Tout cela serait déjà fort réussi en l'état, mais un flashback
final vient montrer tout ce qui avait été évoqué implicitement en
développant notamment le personnage de la mère Ada. Elle est touchante
dans son rejet du relatif confort matériel au détriment d'une cellule
familiale incomplète, laissant progressivement son foyer
artificiellement fonctionner sur le modèle "classique" en donnant
certaines prérogatives à Righetto à la fois suffisamment sensible et
trop tendre pour remplacer la figure paternelle. Une des plus belles
scènes est certainement celle où Ada dépassée demande à Righetto de
frapper Mario pour son mauvais bulletin. Il s'avèrera incapable
d'occuper cette place paternelle sous le genre viril encore attendu dans
ce contexte, mais sera bien plus à l'écoute d'Ada et Mario.

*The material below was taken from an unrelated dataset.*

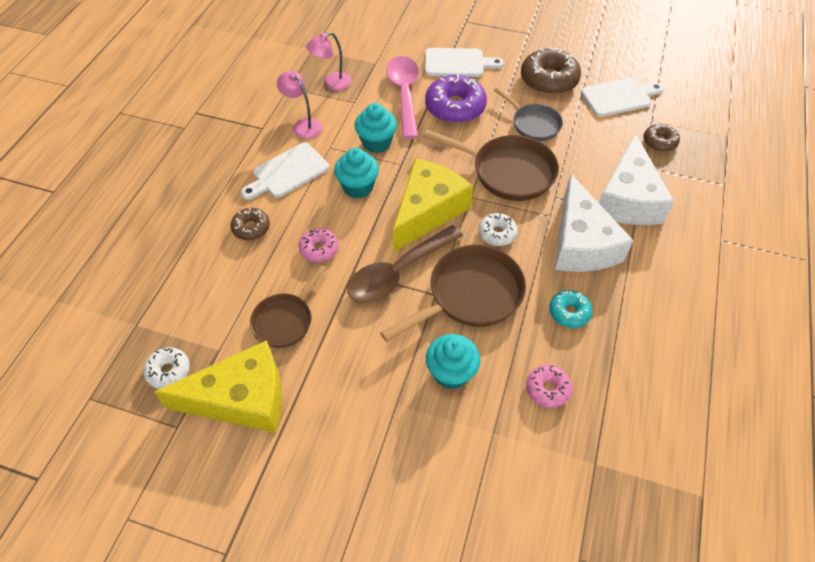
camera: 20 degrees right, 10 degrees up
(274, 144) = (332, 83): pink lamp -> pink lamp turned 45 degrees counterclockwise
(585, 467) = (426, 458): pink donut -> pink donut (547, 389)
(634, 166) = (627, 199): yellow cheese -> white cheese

Il
représente un présent rassurant et tendre quand Aldo est un passé de
plus en plus flou et un futur incertain.
La belle conclusion semble enfin offrir la fulgurance d'un instant complice entre père et fils
durant une sortie en parc d'attraction (donnant son titre original au
film), reconstruisant un nouveau modèle oubliant le passé, vivant le
présent et acceptant le risque d'un futur moins tracé (le risque
économique du père choisissant son fils plutôt que son travail). Luigi Comencini est loin ici de la noirceur et du pessimisme de ses futurs odyssées enfantines.